A NASA astronaut just landed in a Russian spacecraft, and all is well

• ARS Technica

After more than a month of speculation, NASA astronaut Mark Vande Hei did in fact return to Earth inside a Russian Soyuz spacecraft Wednesday, on the dusty steppes of Kazakhstan.

The landing of the small descent module was nominal, with clear skies in Kazakhstan a couple of hours before local sunset. Soyuz Commander Anton Shkaplerov emerged first from the vehicle, followed by Flight Engineer Pyotr Dubrov, and then finally Vande Hei, who soon donned a pair of sunglasses and flashed a thumbs-up at the camera.

Dubrov and Vande Hei both flew a 355-day mission, having launched to the International Space Station on April 9, 2021. For Vande Hei, this set a US duration record for a single spaceflight. A Russian cosmonaut, Valeri Polyakov, holds the global record for such a mission, having spent 437 days on the Mir space station in the mid-1990s.

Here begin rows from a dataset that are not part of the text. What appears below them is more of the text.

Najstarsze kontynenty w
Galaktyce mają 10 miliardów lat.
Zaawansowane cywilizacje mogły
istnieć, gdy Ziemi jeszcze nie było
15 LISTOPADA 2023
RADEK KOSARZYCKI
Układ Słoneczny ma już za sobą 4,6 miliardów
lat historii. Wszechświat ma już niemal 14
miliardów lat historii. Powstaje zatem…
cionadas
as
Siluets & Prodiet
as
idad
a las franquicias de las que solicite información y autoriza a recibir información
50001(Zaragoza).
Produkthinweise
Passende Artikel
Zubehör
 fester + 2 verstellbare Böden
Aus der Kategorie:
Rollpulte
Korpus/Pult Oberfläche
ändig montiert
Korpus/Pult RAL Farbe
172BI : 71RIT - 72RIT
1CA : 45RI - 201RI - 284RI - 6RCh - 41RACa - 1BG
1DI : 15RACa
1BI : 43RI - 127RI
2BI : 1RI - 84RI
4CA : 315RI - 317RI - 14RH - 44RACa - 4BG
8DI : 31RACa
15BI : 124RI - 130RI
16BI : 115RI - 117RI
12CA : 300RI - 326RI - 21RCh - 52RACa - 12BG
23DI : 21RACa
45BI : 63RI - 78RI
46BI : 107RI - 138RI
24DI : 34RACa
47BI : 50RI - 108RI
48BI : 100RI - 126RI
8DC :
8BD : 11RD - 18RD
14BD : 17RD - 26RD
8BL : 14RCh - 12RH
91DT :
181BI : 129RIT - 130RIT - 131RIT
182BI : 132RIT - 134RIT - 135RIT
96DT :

There were no signs of the geopolitical tensions during the landing or broadcast feed provided by Roscosmos. At one point, the large video board in Mission Control Moscow flashed up a "Welcome back, Mark!" greeting in English. All of the televised images and broadcast commentary showed no hint of the conflict, and there was absolutely zero Russian war propaganda to be seen in the Soyuz landing zone.